Growing ranks of Hong Kong’s typically conservative and publicity-shy bureaucrats have begun an unprecedented online dissent campaign against the city’s pro-Beijing leaders over their response to weeks of violent pro-democracy protests.

Multiple open letters have been signed by hundreds of anonymous civil servants in the past week condemning the administration of city leader Carrie Lam and the police.

A group of civil servants has also announced plans to hold a rally on Friday night – something unheard of from a demographic that usually eschews politics.

The letters – accompanied by photos of civil servant identity cards with personal details obscured -bemoan Lam’s lack of leadership and refusal to compromise as her administration grapples with huge protests rocking the international finance hub.

Civil servants interviewed by AFP said they felt compelled to speak out after nearly two months of chaos that shows no signs of abating, with Lam seemingly unable – or unwilling – to find a solution and Beijing continuing to back her government.

Many decided to break their silence after a vicious attack on protesters by pro-government thugs and suspected triad members that left 45 people in hospital.

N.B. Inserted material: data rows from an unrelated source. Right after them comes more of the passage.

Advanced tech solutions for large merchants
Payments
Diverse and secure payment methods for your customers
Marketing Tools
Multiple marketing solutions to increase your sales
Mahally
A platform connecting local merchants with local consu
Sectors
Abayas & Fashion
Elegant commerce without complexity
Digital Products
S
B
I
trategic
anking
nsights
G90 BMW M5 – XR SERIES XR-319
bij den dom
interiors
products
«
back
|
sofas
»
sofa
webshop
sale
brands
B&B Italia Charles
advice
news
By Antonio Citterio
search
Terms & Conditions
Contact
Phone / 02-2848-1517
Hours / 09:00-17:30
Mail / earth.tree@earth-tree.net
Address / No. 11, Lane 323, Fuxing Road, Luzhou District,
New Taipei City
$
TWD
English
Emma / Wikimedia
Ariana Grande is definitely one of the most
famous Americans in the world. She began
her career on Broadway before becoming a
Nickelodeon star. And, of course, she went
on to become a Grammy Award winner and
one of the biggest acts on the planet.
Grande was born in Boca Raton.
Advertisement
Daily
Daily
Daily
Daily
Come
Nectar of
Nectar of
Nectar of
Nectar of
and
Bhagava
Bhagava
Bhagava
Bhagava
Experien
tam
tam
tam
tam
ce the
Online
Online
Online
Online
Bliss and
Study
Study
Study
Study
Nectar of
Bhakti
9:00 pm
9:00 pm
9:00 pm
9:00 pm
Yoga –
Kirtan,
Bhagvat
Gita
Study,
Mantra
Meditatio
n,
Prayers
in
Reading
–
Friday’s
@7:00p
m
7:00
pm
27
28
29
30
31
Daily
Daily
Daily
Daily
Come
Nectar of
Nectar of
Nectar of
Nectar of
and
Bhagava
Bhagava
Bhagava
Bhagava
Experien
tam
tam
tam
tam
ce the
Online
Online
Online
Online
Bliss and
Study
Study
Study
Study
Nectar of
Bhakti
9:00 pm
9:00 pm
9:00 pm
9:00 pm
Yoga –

“I hope to use this letter to tell citizens that the people are our real bosses,” a 30-year-old executive officer and anonymous signatory who only gave her surname Leung, told AFP.

“We need to use this special role of ours to make sure the government squarely faces and responds to issues.”

An officer in her mid-twenties in the government’s food and environmental hygiene department said she planned to attend Friday’s rally because Lam’s administration had not shown “a sliver of conscience”.

“If I don’t speak up now, I would be complicit in their abuses,” she told AFP.

“The current government has lost its credibility and used the violence of the system and the police to suppress people’s voices and deprive them of their fundamental rights.”

The Hong Kong protests were triggered by a government proposal which would have allowed extraditions to mainland China, but have since evolved into a call for wider democratic reforms and a halt to sliding freedoms.